• Exercise aim:
Every line below between the one holding "Figure 6: Schematic" and the one holding "Table 5. Calibration", inclusive, should be copied exactly, and no other line.

• Given records:

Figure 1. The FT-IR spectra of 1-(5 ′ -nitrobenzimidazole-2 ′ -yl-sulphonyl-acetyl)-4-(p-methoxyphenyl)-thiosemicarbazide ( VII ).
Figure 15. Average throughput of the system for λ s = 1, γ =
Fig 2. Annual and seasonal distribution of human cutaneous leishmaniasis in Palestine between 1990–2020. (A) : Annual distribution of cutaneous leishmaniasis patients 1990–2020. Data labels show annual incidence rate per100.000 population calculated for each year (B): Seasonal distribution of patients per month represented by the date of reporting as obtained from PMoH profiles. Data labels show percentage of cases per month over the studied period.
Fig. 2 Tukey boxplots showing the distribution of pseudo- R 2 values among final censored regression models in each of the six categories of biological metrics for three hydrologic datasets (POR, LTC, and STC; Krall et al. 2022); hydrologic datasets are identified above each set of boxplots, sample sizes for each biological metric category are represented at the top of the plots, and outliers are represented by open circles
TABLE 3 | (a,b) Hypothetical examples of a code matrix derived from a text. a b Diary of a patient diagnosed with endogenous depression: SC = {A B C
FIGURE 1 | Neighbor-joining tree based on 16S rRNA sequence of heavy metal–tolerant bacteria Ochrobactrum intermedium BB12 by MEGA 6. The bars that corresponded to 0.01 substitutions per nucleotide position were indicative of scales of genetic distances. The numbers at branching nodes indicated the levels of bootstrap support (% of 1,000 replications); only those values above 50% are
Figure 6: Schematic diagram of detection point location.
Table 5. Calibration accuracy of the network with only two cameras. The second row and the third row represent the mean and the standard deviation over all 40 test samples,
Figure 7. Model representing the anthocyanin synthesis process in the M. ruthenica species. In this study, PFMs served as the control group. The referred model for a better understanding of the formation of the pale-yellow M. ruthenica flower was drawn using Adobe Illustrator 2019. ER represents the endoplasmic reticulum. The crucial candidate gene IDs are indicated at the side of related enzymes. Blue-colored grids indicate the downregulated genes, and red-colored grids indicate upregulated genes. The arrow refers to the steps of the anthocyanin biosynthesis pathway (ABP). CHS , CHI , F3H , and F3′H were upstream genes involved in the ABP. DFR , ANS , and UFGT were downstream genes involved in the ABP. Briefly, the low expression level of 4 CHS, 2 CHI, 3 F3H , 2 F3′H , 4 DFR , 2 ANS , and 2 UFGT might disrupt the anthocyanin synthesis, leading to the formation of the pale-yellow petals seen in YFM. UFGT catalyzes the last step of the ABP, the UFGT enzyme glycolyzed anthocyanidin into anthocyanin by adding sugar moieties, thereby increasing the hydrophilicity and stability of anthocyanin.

• Output for this exercise:
Figure 6: Schematic diagram of detection point location.
Table 5. Calibration accuracy of the network with only two cameras. The second row and the third row represent the mean and the standard deviation over all 40 test samples,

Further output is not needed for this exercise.